Pose estimation data

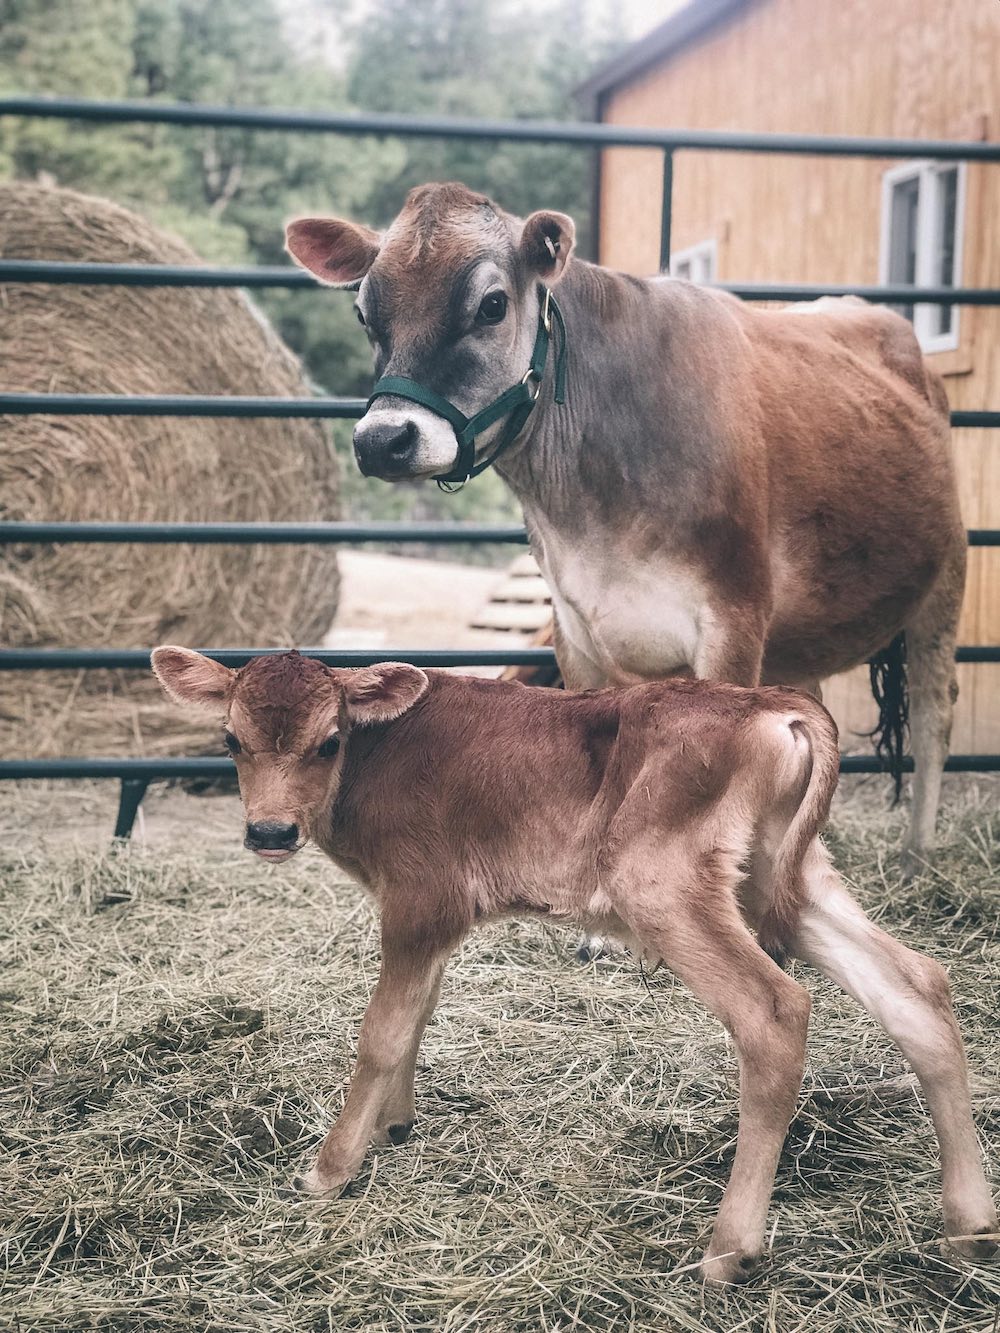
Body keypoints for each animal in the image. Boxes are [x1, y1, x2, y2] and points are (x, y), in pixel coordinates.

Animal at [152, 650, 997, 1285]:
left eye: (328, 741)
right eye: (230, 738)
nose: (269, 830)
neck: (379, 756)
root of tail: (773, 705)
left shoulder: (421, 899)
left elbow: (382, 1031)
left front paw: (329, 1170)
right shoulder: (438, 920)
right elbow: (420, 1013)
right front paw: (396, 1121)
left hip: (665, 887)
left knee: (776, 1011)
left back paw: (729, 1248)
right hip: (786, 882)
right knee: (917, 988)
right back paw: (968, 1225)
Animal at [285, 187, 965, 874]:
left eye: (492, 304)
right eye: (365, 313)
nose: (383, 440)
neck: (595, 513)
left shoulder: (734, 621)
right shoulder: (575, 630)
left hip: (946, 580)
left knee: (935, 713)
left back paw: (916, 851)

= PROBLEM DESCRIPTION =
Where does the string "left" appear in the records above? Show every line that holds it.

= TASK RESULT =
left eye: (328, 741)
left shoulder: (421, 899)
left elbow: (382, 1031)
left front paw: (329, 1170)
left hip: (665, 887)
left knee: (776, 1011)
left back paw: (729, 1248)
left eye: (492, 304)
left shoulder: (734, 621)
left hip: (946, 580)
left knee: (935, 713)
left back paw: (916, 851)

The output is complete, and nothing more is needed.